Samanta tinha memória de elefante. O que não chega a surpreender: ela era uma jovem aliá (fêmea de elefante, aprendi essa palavra no ginásio, sempre quis usar). Só tinha um problema, era tão distraída quanto memoriosa.
Ela pastava, em devaneios, pela savana, acompanhando os demais paquidermes. Mas pouco a pouco, afastou-se, atraída por algumas folhinhas tenras. E foi assim, isolada, que o formigão a viu: uma besta magnífica, pestanuda, fêmea até o último fiozinho de pelo, grande como uma montanha (pelo menos da perspectiva, digamos, terra a terra, de uma formiga). Foi olhar e apaixonar-se perdidamente.
O formigão aproximou-se e decidiu declarar o seu amor. Falou em voz suave:
– Querida…
Nenhuma reação da elefanta. O macho viu que precisaria falar muito mais alto.
– Querida!!! – berrou a plenos pulmões.
Samanta ouviu um murmúrio vindo do chão, voltou seus olhos pestanudos para o solo, viu uma formiguinha e perguntou:
– Que foi?
– Te amo, fêmea inesquecível, amor da minha vida! – berrou a formiga. – Quero ter filhotes contigo, um formiante ou uma elemiga.

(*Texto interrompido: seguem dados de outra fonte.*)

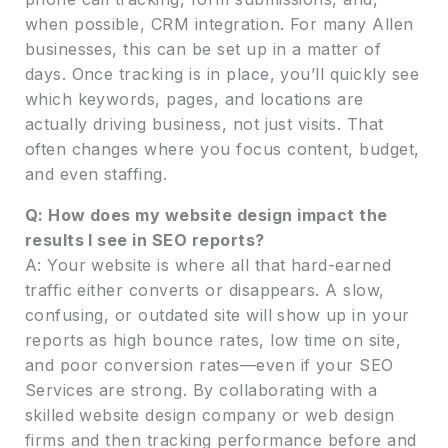
when possible, CRM integration. For many Allen
businesses, this can be set up in a matter of
days. Once tracking is in place, you’ll quickly see
which keywords, pages, and locations are
actually driving business, not just visits. That
often changes where you focus content, budget,
and even staffing.
Q: How does my website design impact the
results I see in SEO reports?
A: Your website is where all that hard-earned
traffic either converts or disappears. A slow,
confusing, or outdated site will show up in your
reports as high bounce rates, low time on site,
and poor conversion rates—even if your SEO
Services are strong. By collaborating with a
skilled website design company or web design
firms and then tracking performance before and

A gargalhada de Samanta explodiu pela savana. Com sua memória paquidérmica, lembrou de uma historinha contada por exploradores brancos, à luz da fogueira (não sei como animais entendem causos contados por humanos, só sei que foi assim).
Era sobre um formigão que se apaixona por uma aliá, segue-a pela mata, até que ela, compadecida ou entediada, decide aceitar suas propostas eróticas. O machinho inicia os trabalhos, enquanto a fêmea continua a vagar, em busca de folhas. Lá pelas tantas, um galho quebra e cai na cabeça da elefanta, que solta um berro de dor. No mesmo momento o formigão, preocupado e atencioso, perguntou:
– Machuquei-te, coração?
A lembrança levou Samanta a se compadecer de seu pretendente, tão entregue a seus sonhos de amor quanto o da historinha.

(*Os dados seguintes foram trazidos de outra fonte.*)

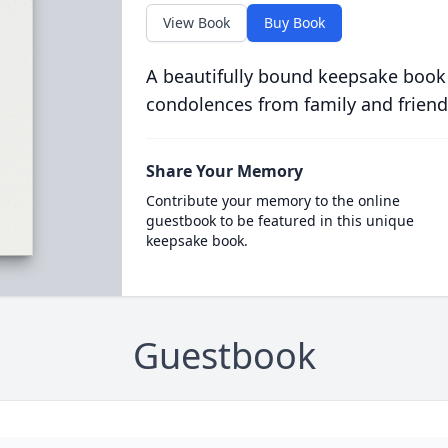
View Book
Buy Book
A beautifully bound keepsake book
condolences from family and friend
Share Your Memory
Contribute your memory to the online
guestbook to be featured in this unique
keepsake book.
Guestbook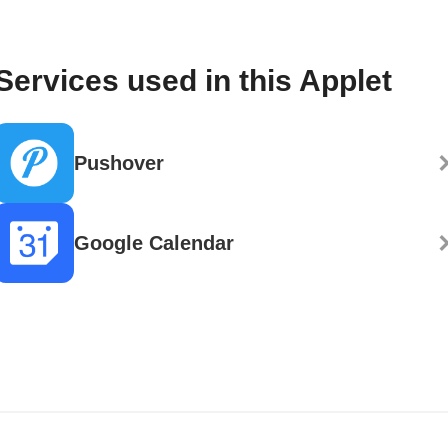
Services used in this Applet
Pushover
Google Calendar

– Então vem, sobe logo, porra!
E continuou a pastar, distraída, enquanto o formigão, mal acreditando em sua boa sorte, na concretização próxima de seus delírios eróticos, subiu por uma das pernas até colar em suas partes altas (partes baixas de elefanta ficam bem alto, ainda mais da perspectiva de uma formiga).

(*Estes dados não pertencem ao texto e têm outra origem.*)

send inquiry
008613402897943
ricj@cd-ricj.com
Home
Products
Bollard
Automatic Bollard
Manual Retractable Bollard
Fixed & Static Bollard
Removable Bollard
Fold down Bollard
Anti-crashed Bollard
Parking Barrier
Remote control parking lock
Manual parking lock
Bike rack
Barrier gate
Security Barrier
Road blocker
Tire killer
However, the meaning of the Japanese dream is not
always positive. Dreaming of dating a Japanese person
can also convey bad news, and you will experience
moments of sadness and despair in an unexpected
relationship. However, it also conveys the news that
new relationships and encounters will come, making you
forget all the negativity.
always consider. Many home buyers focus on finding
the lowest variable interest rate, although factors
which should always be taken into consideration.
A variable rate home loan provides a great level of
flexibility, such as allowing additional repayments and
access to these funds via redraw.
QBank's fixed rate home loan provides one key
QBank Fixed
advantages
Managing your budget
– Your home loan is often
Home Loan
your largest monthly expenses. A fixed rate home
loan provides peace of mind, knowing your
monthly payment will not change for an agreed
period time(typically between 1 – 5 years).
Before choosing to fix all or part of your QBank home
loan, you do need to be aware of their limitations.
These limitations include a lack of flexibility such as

O formigão ficou lá, suando a camisa que não usava, até terminar. E depois relaxou, suas patinhas amoleceram, e deslizou pelo lombo de Samanta. Ficou deitado na grama, feliz e realizado – e a elefanta, esquecida de sua existência, recuou para juntar-se à manada e esmagou com uma das patonas seu pobre amante.
Moral (?) da história: Morrer de amor é romântico, mas dói pra dedéu.